Scene geometry reasoning data
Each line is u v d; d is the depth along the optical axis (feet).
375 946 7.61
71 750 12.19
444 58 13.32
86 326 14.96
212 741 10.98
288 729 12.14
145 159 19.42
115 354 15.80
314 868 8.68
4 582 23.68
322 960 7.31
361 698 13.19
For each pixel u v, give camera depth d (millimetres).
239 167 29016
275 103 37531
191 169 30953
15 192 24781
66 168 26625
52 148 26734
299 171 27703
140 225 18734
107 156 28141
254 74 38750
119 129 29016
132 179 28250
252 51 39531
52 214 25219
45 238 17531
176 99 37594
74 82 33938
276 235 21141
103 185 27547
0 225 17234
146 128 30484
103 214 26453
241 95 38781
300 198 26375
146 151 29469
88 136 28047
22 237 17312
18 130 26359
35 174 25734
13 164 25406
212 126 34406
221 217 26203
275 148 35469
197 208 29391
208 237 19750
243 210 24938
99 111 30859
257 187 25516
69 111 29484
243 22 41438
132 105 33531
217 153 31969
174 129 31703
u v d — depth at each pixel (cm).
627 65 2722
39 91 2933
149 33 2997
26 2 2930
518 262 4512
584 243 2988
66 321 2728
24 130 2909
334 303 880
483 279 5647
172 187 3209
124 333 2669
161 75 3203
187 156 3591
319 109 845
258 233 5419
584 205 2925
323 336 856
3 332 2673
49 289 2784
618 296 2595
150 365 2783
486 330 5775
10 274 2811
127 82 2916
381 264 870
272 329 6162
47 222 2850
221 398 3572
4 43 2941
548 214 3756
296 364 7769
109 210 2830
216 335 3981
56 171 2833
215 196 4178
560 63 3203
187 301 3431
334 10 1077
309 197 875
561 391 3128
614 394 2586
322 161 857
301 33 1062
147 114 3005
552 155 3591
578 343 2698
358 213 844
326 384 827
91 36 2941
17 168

What the exercise asks.
Locate the word "depth" in the records and collect each line it appears in.

Exercise solution.
Each line is u v d; d is the depth along the optical axis (feet).
For each pixel u v, give camera depth d (millimetres).
u v d — depth at each pixel (cm).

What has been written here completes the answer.